A woman whose grandmother and aunt died of ovarian cancer as a result of the faulty BRCA1 gene faces an 18-month wait for a test to determine if she has inherited the gene.
She is one of 56 patients in Cork where the waiting time is a year-and-a-half to be seen at the monthly Cork cancer genetic clinic.
The woman, who wrote to her local politician, Sinn Féin councillor Henry Cremin, asking him to highlight her case, said her family has only recently found out that her grandmother and aunt, who died at ages 60 and 35, had the faulty gene.
“Once you find this out, the next step is to test for the gene in the female members of the family, then the male members. We have 12 females and 13 males that need testing,” the woman wrote.
Among these are six women in their 30s who “are under serious time pressure to make decisions about family planning as a result of having this gene”.
“Time really is of the utmost importance here and we really don’t have a year- and-a-half to wait for a simple test,” she said.
When Mr Cremin raised the issue at yesterday’s HSE regional health forum in Cork, he was told there are 220 patients nationally waiting for predictive cancer testing at Our Lady’s Children’s Hospital in Crumlin, the majority of whom are for BRCA1 Or BRCA2.
There is a similar number waiting for testing at St James’s which also runs a cancer genetics clinic. In a written response, Professor Andrew Green, consultant in clinical genetics at Crumlin, said the figure of 220 people waiting at the hospital does not include those given appointments in the next six weeks.
Crumlin runs the monthly outreach genetics clinic in Cork.

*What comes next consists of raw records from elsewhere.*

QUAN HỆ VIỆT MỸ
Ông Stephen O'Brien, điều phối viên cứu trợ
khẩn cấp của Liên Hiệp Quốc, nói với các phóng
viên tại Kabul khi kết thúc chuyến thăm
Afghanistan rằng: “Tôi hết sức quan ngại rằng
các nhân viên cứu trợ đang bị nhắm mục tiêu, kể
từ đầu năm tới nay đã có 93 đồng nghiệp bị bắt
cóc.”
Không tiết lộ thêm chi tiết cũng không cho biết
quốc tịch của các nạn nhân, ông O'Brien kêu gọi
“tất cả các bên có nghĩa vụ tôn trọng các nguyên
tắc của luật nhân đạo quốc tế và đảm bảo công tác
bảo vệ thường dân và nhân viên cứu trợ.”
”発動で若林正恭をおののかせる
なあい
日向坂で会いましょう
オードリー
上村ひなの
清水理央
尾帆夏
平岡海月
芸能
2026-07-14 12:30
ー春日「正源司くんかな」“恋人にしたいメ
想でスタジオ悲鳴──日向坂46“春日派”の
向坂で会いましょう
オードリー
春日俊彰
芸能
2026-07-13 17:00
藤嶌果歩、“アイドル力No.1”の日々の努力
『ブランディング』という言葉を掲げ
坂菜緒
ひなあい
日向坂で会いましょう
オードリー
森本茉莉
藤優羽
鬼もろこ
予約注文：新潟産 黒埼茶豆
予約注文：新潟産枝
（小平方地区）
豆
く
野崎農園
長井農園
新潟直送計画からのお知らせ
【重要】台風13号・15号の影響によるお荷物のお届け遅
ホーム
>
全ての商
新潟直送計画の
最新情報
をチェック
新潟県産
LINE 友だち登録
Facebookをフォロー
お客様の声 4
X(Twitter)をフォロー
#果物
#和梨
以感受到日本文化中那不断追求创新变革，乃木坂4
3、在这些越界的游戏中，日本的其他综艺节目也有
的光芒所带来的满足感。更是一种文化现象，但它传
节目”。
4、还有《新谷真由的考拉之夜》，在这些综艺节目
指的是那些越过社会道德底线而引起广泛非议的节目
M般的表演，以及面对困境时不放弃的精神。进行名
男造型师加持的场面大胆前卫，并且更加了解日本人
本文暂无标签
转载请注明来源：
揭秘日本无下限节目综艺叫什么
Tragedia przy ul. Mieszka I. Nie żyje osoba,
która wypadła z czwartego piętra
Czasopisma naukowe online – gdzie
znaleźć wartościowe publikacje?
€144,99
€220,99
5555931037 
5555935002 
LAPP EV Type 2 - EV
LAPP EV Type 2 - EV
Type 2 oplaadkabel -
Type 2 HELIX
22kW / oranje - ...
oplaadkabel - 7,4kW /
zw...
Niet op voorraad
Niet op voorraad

Prof Green said patients attending the Cork clinic are waiting 18 months, compared to about 11 months in Dublin and Galway. He said some Cork patients have been offered faster appointments in Dublin.
Head of research at the Irish Cancer Society, Robert O’Connor, said that the experience of patients in Cork is “unfortunately nothing unusual” as public patients face long waits nationally.
This is against a backdrop of a real need for people to know if they have the gene in order to make potentially life-changing decisions such as whether to have a mastectomy or hysterectomy, neither of which eliminates the risk of breast or ovarian cancer.
The risk of breast cancer to someone who tests positive for the gene increases from 5% to 85%. In 2013 Hollywood actress Angelina Jolie opted for a double mastectomy after testing positive for the faulty gene.